The traffic cop that asked me this on the Brooklyn side of the Brooklyn Bridge had a look of anticipation on his face, what was exposed of his face at least. At first I was a bit annoyed, as he had been standing in the bike lane, so that I had to stop and I missed the light.
The temperature was about to break 16 degrees (F), but wind chill made it feel much worse. I asked him if he possibly did a little dance to stay warm sometimes, “You know,” I said, “also to keep the drivers entertained.” He told me no, but that it was a good idea. We kept chatting, he started to smile. I was certainly no longer annoyed.
I saw him the next day, and the day after that he started the conversation where we left off the last time. He was already smiling when I left as the light changed, with a “Have a good weekend!” shouted by both of us, at the same time. Jinx.
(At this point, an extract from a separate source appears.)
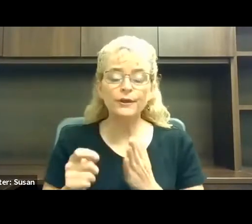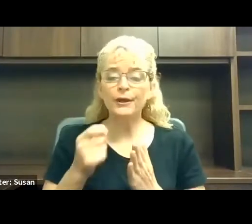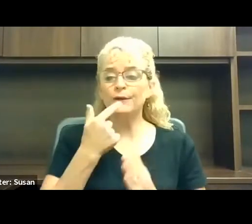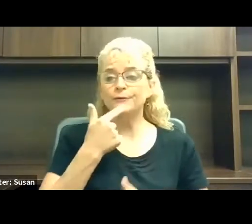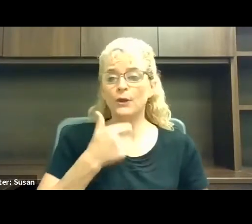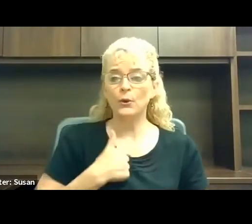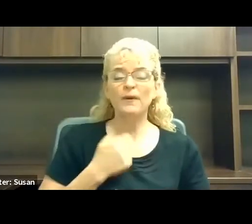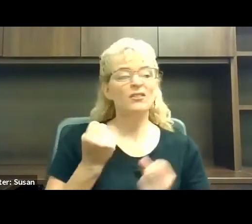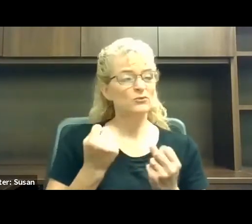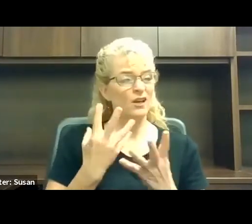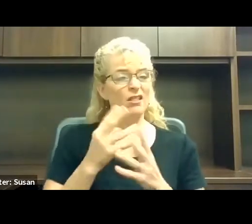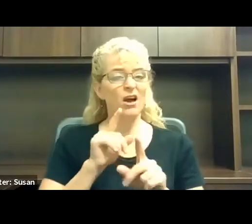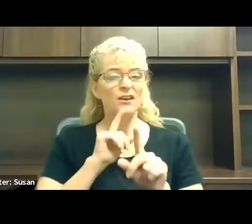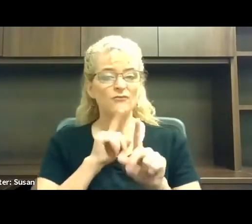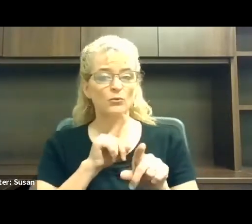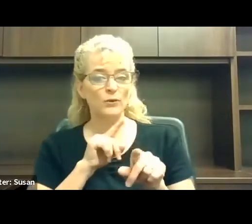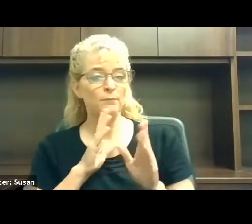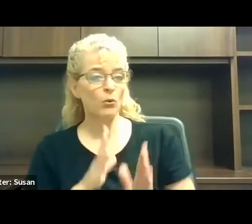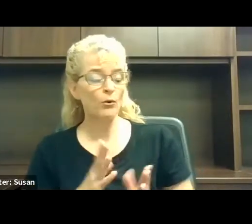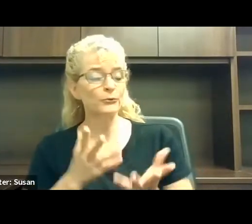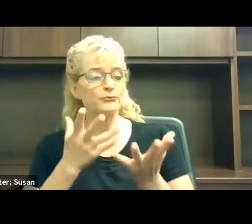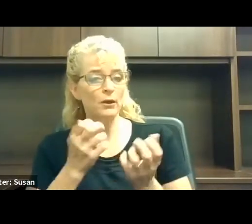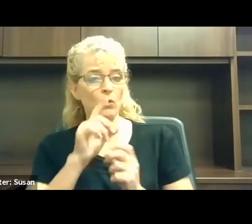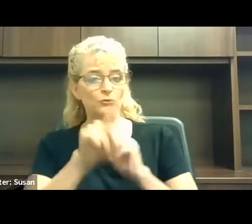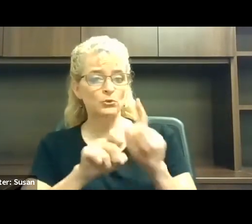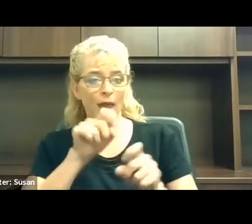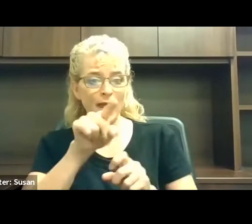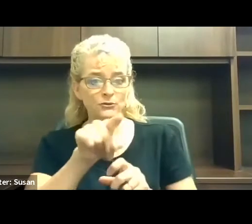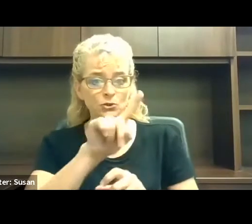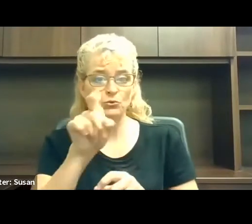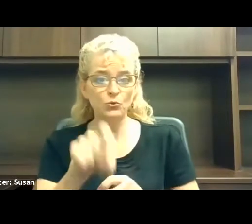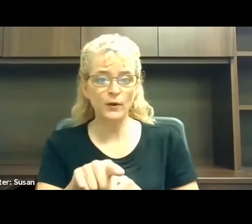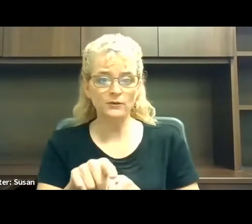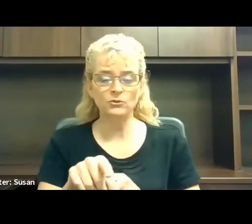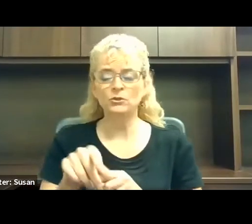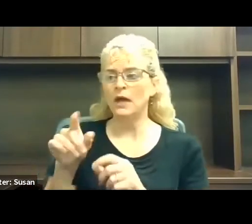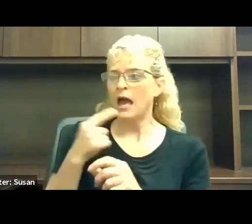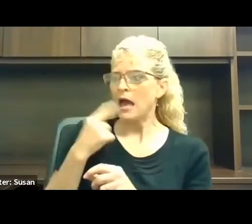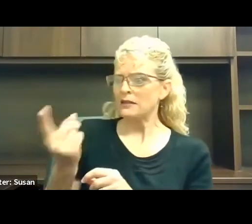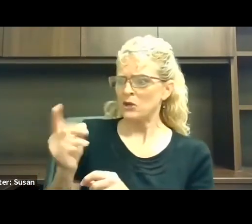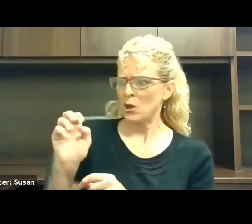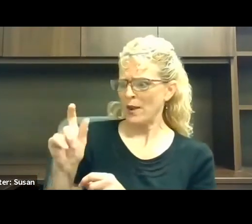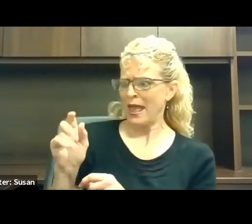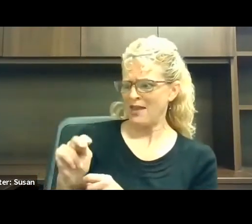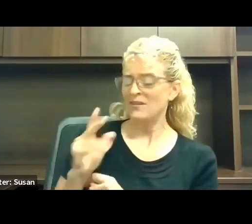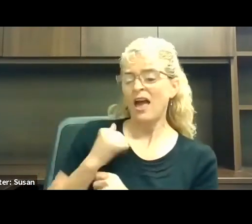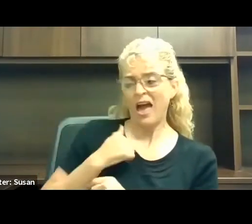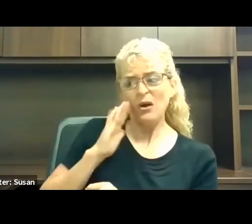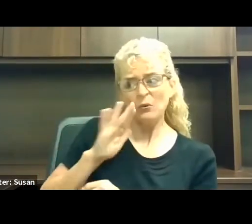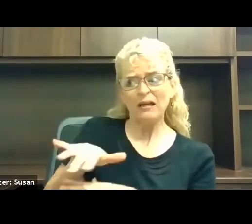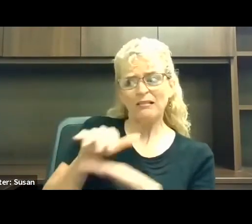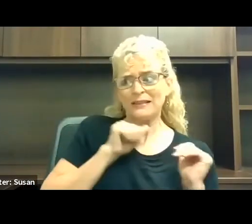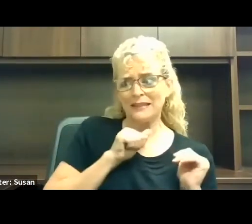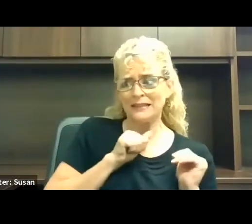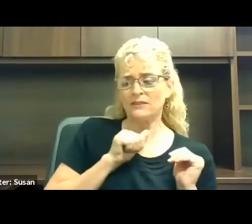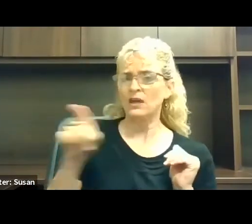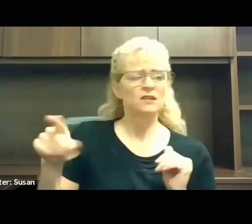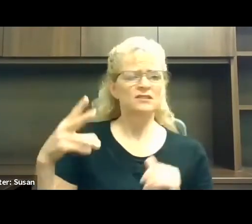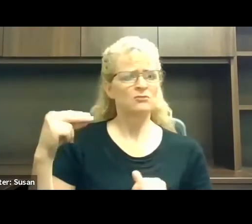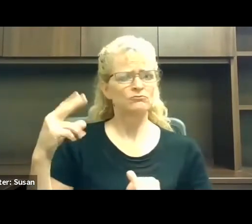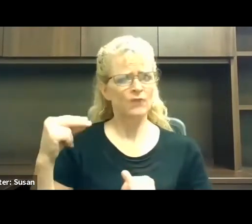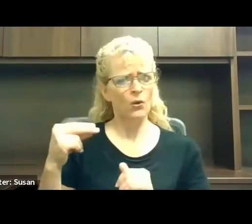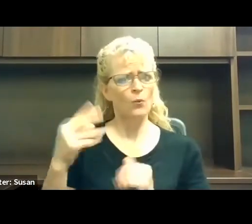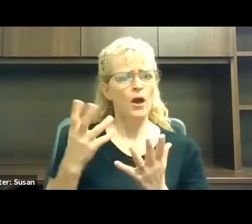you go. And I said, Evan, I'll just leave. And he says, no, Richard, don't leave. I want you to hear this.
Each time I see him now, he jumps aside, with a big smile on his face. Yesterday he even held a car back to let me through.
My thoughts for the past few days, and weeks even, have been on how positive I feel lately, as an advocate for Safer Streets. I am constantly reminded of the horrors, the unfair tragedies, the pain of survivors of traffic violence. Recently, however, I am reminded more of the positives, and I am focusing on these. Nothing helps me remember what I am fighting for more than a trip on our city streets, at human speed, and the interactions that result. I like to think that we can make these interactions positive; I believe we have that ability.
And right now is an amazing time to be an advocate for Safe, Livable and Complete Streets. Policies are changing, politicians and the press are speaking our language, and we live in a city that has already made, and is pushing for more changes that will make our streets safer. Vision Zero has the promise of top-down change.
But it also feels like it can stop at any moment, if we don’t keep fighting for it to happen.
“Sometimes it falls to citizens to bring local governments’ attention to pressing safety issues.
This was said by Conrad Lumm of RoadTrafficSigns.com, who has generously provided Right of Way with signs to allow us citizens to push our local governments. Come join us on March 15th in Jackson Heights, and Ft. Greene, and Prospect Heights, and Clinton Hill and UWS. And on March 16th in Astoria, and East Village, and West Village, and Jamaica and Greenpoint.
We will raise our voices, and raise our signs, in celebration and support of lower speeds that will save lives. We will remind ourselves, and our neighbors that we want this, and we will fight for this. Our actions show support for the government agencies that want to make these changes; our actions show our neighbors that the change starts with us.